**TEXTAUSZUG**
════

Es verhält sich anders, wenn man die schwächeren Verkehrsteilnehmer berücksichtigt. Sensoren am Fahrzeug können Fahrradfahrer und sogar Passanten erkennen, aber nicht bei allen vorstellbaren Unfallszenarien. Gegen den Passanten, der zwischen zwei geparkten Bussen auf die Straße rennt, sind weder Kraut noch Sensor gewachsen. Deshalb zerbrechen sich die Autoingenieure den Kopf darüber, wie sogar solche Personen frühzeitig erkannt werden könnten, womöglich unter Ausnutzung des Funksignals ihrer Handys oder mit Hilfe der Videokameras von anderen Fahrzeugen, die dann die akute Gefahr melden. Wie dem auch sei, es ist wohl klar, dass auch in Zukunft manche Arten von Verkehrsunfällen nicht vermieden werden können. Die Frage ist also, wie man dennoch die Folgen minimieren kann.

Oma oder Kind? Bild: erincj338/CC-BY-SA-2.0

Bei Vorträgen über die von meiner Gruppe entwickelten autonomen Fahrzeuge wird deswegen immer gefragt, welche Alternative das autonome Fahrzeug bei einem unvermeidlichen Unfall wählen würde, bei dem es nur die Entscheidung gäbe, in der einen Spur ein Kindoder in der Nachbarspur eine alte Frau zu überfahren. Anders gesagt: Kann das Fahrzeug ethische Entscheidungen treffen und sich womöglich für die Rettung des Kindes entscheiden, wodurch die alte Frau dran glauben würde? Kurioserweise ist bei solchen Fragen das Opfer immer weiblich, niemals ein älterer Herr (und meistens stellt ein Mann die Frage).

════

**DATENSATZAUSZÜGE**
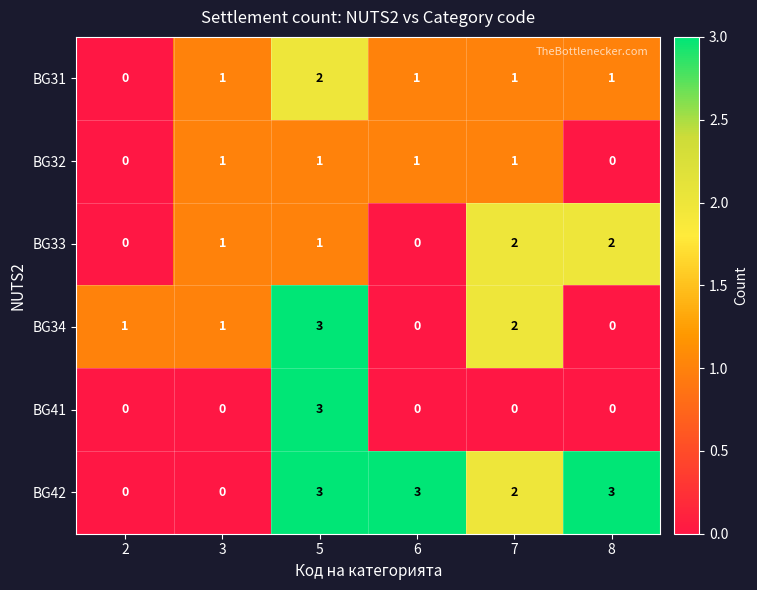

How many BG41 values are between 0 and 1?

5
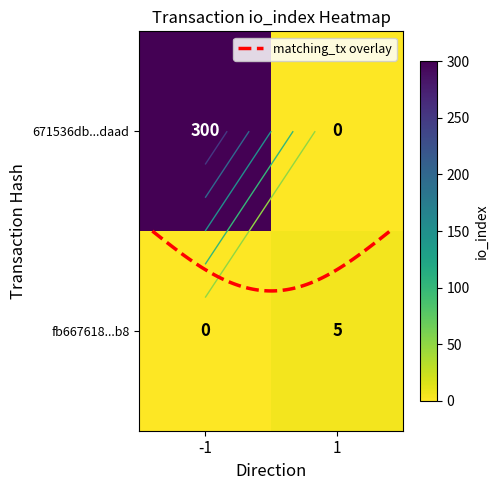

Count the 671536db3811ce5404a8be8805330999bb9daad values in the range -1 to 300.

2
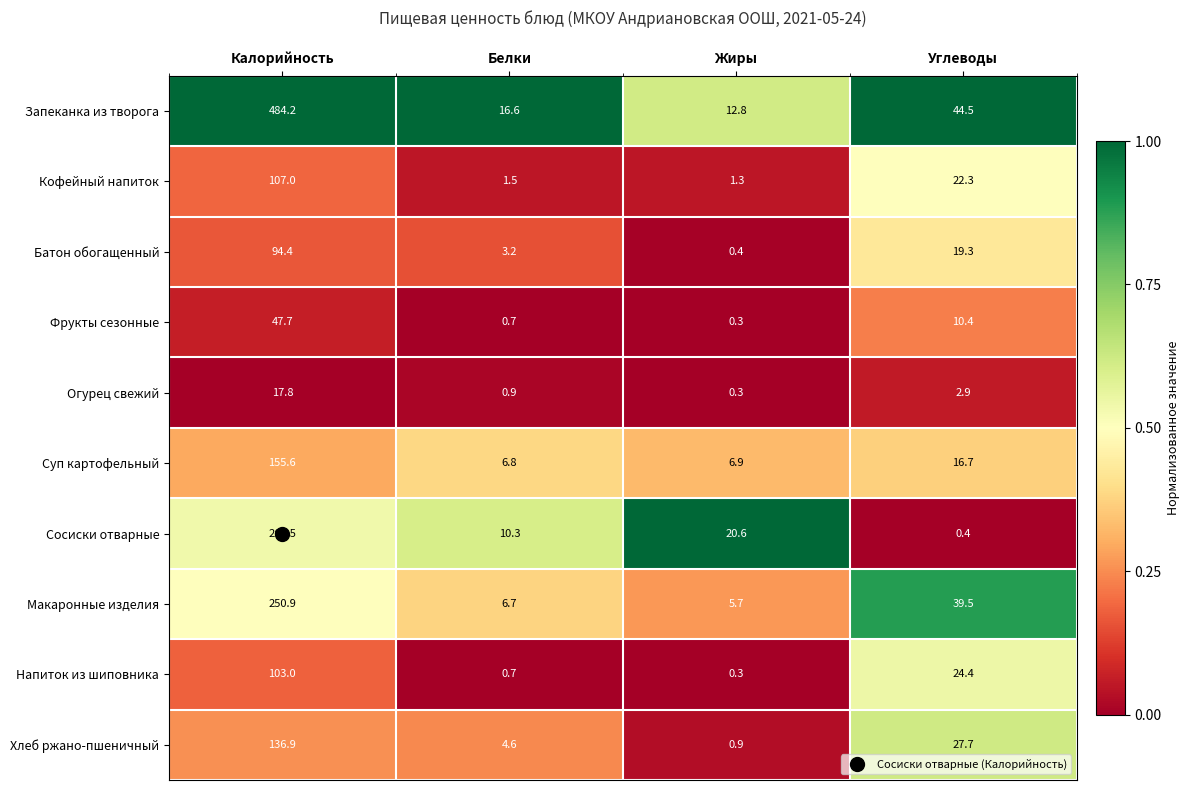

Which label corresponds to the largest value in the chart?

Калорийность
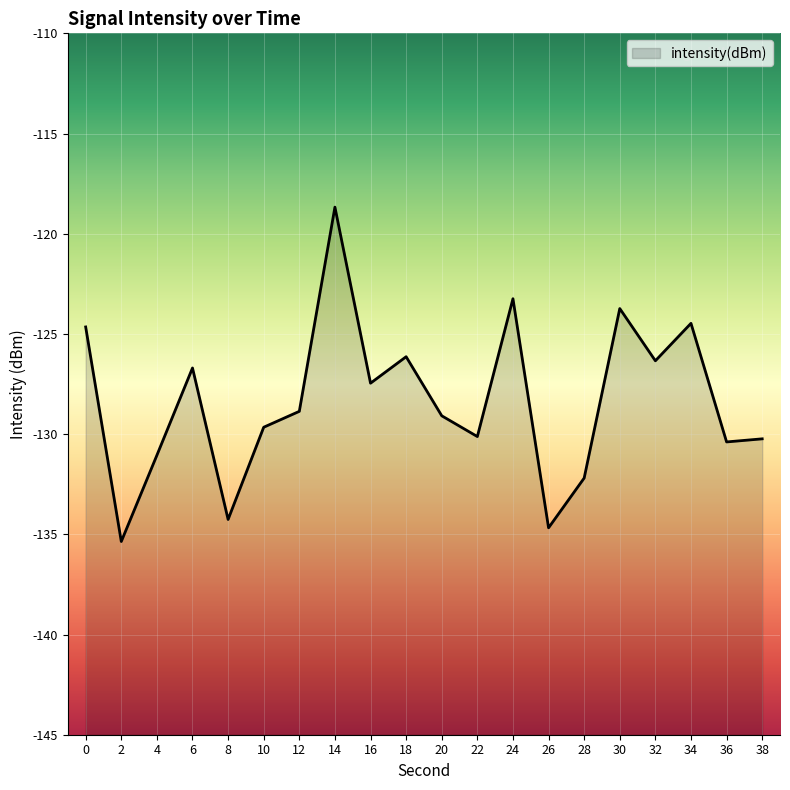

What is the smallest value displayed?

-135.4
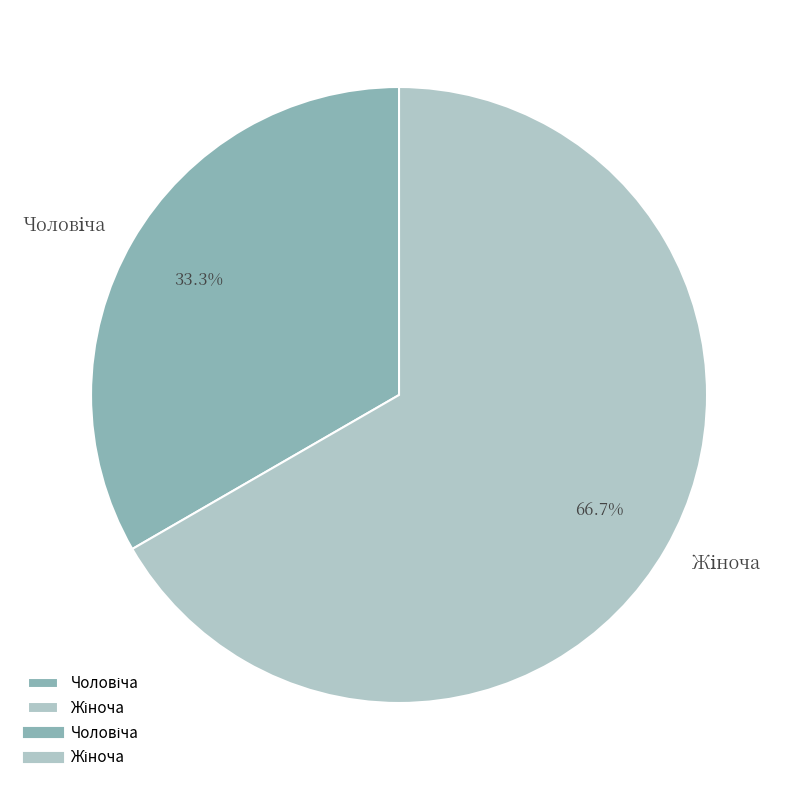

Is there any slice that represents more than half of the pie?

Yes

════

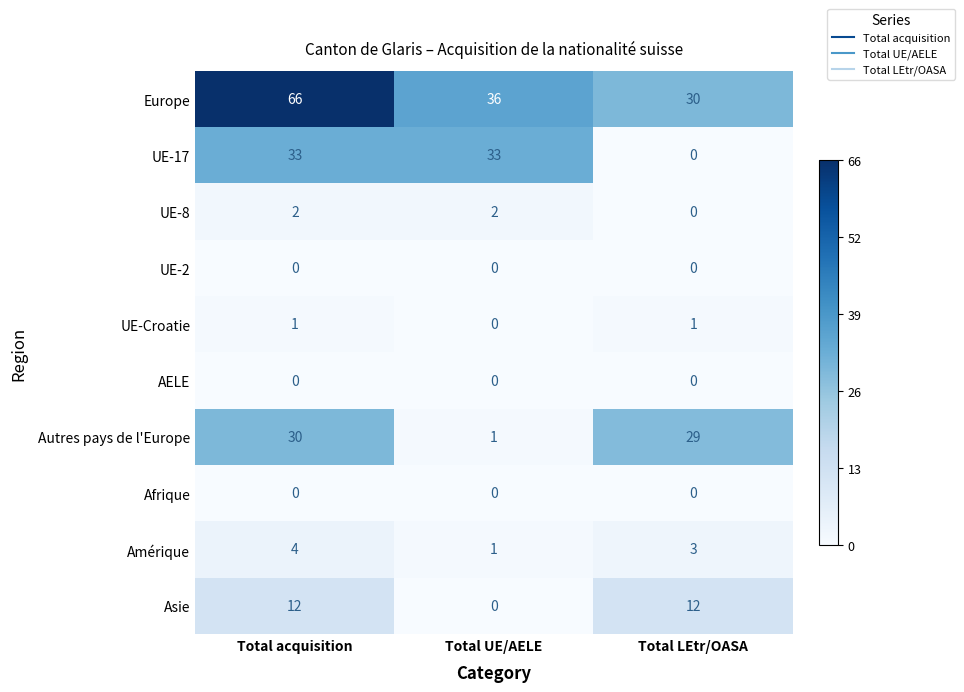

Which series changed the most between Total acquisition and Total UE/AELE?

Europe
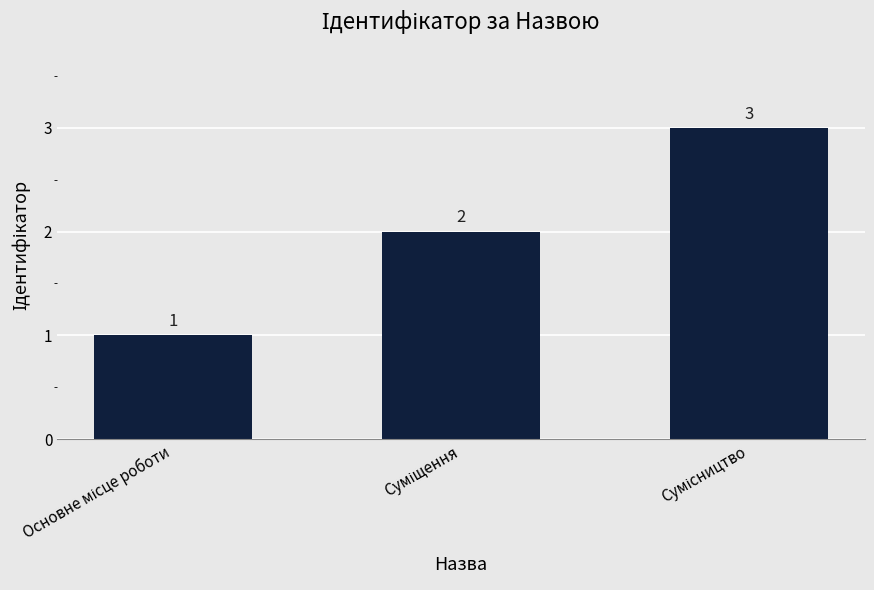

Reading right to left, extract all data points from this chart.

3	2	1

════

**AUFGABENSTELLUNG**
#1 Weshalb suchen die Autoingenieure laut Textauszug nach Möglichkeiten, Passanten frühzeitig zu erkennen? Antworten Sie in ein bis drei Sätzen.
#2 Ordnen Sie aus den Datensätzen alles von der Zeile mit „How many BG41 values are between 0 and 1?“ bis einschließlich der Zeile mit „Is there any“ als Markdown-Tabelle mit den Spalten „Nr“ und „Inhalt“ an. Leerzeilen und Bilder lassen Sie dabei weg.

**LÖSUNGEN**
#1 Sensoren am Fahrzeug können Fahrradfahrer und Passanten zwar erkennen, aber nicht in allen vorstellbaren Unfallszenarien. Gegen einen Passanten, der zwischen zwei geparkten Bussen auf die Straße rennt, ist kein Sensor gewachsen.

#2
| Nr | Inhalt |
|---|---|
| 1 | How many BG41 values are between 0 and 1? |
| 2 | 5 |
| 3 | Count the 671536db3811ce5404a8be8805330999bb9daad values in the range -1 to 300. |
| 4 | 2 |
| 5 | Which label corresponds to the largest value in the chart? |
| 6 | Калорийность |
| 7 | What is the smallest value displayed? |
| 8 | -135.4 |
| 9 | Is there any slice that represents more than half of the pie? |